What is required:
Which lines below contain the word "Vitamin"? Copy each of them.
··········
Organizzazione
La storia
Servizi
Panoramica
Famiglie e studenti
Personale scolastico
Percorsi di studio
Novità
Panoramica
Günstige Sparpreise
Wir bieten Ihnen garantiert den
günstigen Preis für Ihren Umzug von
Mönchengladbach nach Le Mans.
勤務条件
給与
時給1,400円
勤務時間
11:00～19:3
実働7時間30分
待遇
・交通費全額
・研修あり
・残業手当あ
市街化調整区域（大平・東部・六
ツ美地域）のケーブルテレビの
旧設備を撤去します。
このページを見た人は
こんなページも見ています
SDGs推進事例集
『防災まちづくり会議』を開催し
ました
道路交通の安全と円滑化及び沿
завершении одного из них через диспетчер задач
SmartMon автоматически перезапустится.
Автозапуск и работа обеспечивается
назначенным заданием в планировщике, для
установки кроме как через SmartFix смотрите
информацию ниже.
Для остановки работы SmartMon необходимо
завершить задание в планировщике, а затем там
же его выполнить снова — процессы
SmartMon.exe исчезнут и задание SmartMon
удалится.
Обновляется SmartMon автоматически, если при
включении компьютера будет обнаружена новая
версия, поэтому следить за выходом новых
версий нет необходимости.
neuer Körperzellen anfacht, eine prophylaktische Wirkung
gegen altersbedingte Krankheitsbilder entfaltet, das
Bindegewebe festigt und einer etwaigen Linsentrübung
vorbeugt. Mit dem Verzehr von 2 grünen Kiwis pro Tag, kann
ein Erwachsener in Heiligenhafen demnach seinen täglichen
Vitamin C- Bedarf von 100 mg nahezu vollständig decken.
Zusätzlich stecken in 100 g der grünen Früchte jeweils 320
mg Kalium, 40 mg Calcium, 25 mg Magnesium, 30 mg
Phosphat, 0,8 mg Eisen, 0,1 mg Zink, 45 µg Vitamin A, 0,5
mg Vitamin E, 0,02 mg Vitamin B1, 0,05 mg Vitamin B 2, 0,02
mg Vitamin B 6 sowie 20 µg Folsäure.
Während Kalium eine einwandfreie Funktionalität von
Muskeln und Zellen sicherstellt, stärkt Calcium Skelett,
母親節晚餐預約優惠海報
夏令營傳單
··········
Solution to the exercise:
Vitamin C- Bedarf von 100 mg nahezu vollständig decken.
Phosphat, 0,8 mg Eisen, 0,1 mg Zink, 45 µg Vitamin A, 0,5
mg Vitamin E, 0,02 mg Vitamin B1, 0,05 mg Vitamin B 2, 0,02
mg Vitamin B 6 sowie 20 µg Folsäure.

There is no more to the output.